Power-sharing is not new in France. But in previous cases, the president and prime minister have not been as politically opposed as Macron and Bardella.

“No one has yet attempted to test these respective forces to their ultimate conclusion. This is completely uncharted territory,” says Heisbourg.

Le Pen and Macron exchange shots

On the military front, Le Pen has already fired a warning shot, describing Macron’s role as commander in chief as “an honorary title for the president, since the prime minister is the one who holds the purse strings.” Macron responded: “What arrogance!”

Retired French Vice Admiral Michel Olhagaray, former head of the French Center for Advanced Military Studies, is concerned that what he describes as the constitutional “haze” over shared military responsibilities could spread through the ranks of the country’s armed forces.

Conflicting power-sharing could be “something extremely painful for the armies, to know who the armies will obey. Very painful, very difficult,” he says.

“In any case, the President of the Republic can no longer take personal initiatives, such as launching a (military) operation, etc., because this requires an agreement with the Prime Minister.”

Because the French military operates across the globe, with troops stationed on the eastern flank of the NATO alliance, in Africa, the Middle East and elsewhere, any changes in the setup of a power-sharing government will undoubtedly be closely watched by France’s international network of allies and partners.

“They will all ask: ‘But what happens? How will this evolve? What will become of France? Will France honour its commitments?’” Olhagaray says.

But analysts say the French nuclear powers should not be hit. The president keeps the nuclear codes, not least to ensure the arsenal retains its credibility as a deterrent by making sure potential enemies understand that a decision to strike is not made by a committee.

France looks inward

If Sunday’s vote fails to produce a clear majority for a single bloc, lawmakers may have to do something that is not traditional in France: form a coalition government. Because the prime minister at the helm needs broad consensus in parliament to keep the government from collapsing, that person is more likely to be a weakened junior partner in a power-sharing deal with Macron.

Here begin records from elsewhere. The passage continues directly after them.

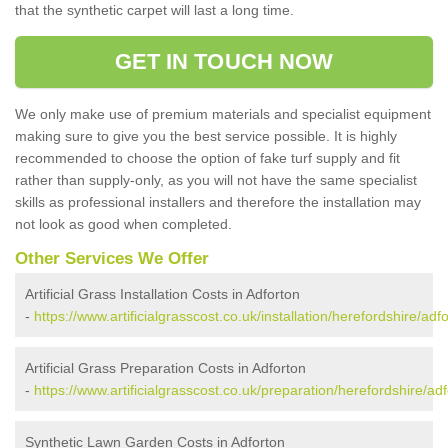
that the synthetic carpet will last a long time.
GET IN TOUCH NOW
We only make use of premium materials and specialist equipment
making sure to give you the best service possible. It is highly
recommended to choose the option of fake turf supply and fit
rather than supply-only, as you will not have the same specialist
skills as professional installers and therefore the installation may
not look as good when completed.
Other Services We Offer
Artificial Grass Installation Costs in Adforton
-
https://www.artificialgrasscost.co.uk/installation/herefordshire/adfo
Artificial Grass Preparation Costs in Adforton
-
https://www.artificialgrasscost.co.uk/preparation/herefordshire/adf
Synthetic Lawn Garden Costs in Adforton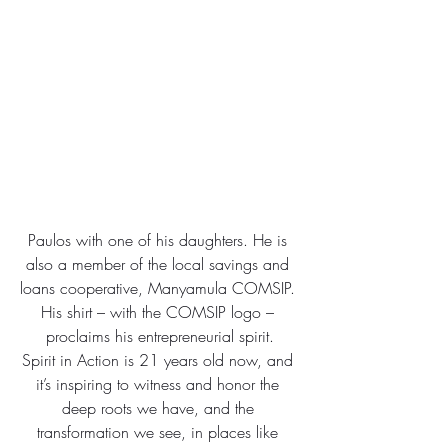
Paulos with one of his daughters. He is 
also a member of the local savings and 
loans cooperative, Manyamula COMSIP. 
His shirt – with the COMSIP logo – 
proclaims his entrepreneurial spirit.
Spirit in Action is 21 years old now, and 
it’s inspiring to witness and honor the 
deep roots we have, and the 
transformation we see, in places like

“The president will have much more control,” said retired General Dominique Trinquand, a former head of the French military mission to the United Nations.

In a coalition government, it can take time to reach consensus on difficult foreign policy issues, such as whether to significantly increase aid to Ukraine. Moreover, divisive issues can be shelved.

“The room for manoeuvre would become smaller,” says Frédéric Charillon, professor of political science at Paris Cité University.

“In France, we are much more used to this kind of presidential system of monarchical foreign policy, where the president says, ‘I will do this, I will do that.’”

But in the power-sharing arrangement with a new prime minister that Macron now faces, “it cannot be done that way.”